• J Dent Educ · Oct 2001

    Clinical decision-making for dental caries management.

    • B A White and G Maupomé.
    • Kaiser Permanente Center for Health Research, Portland, OR 97227-1110, USA. alex.white@kpchr.org
    • J Dent Educ. 2001 Oct 1; 65 (10): 1121-5.

    AbstractScientific information on diagnosis, prevention, and management of dental caries and associated indicators of risk continues to increase rapidly.
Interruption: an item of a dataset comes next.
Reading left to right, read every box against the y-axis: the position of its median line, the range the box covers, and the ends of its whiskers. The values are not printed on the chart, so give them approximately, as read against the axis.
Patients vary in clinically important ways, however, and uncertainty affects our understanding of risk; diagnostic and prognostic information; efficacy and effectiveness of many preventive, diagnostic, and treatment alternatives; and outcomes associated with clinical strategies. Consequently, challenges abound for clinicians to identify, evaluate, and incorporate new information, patient preferences, and uncertainties into clinical practice. Clinical decision-making--an analytical approach that makes explicit use of information to quantify probabilities and outcomes to analyze decisions under conditions of uncertainty--can provide a framework to analyze the impact of uncertainty of clinical information. Diagnostic, effectiveness, and outcome information is quantified and combined in an explicit way to serve as a tool for clinicians, not as a replacement for clinical judgment or experience. Such an approach has the potential to improve clinical practice and help dentists do their jobs better by structuring the decision problem and assessing probabilities and utilities. Clinical decision-making also helps dentists communicate with each other by identifying clinical controversies, thereby characterizing how and why disagreements may arise and what additional data may be needed to address a clinical question.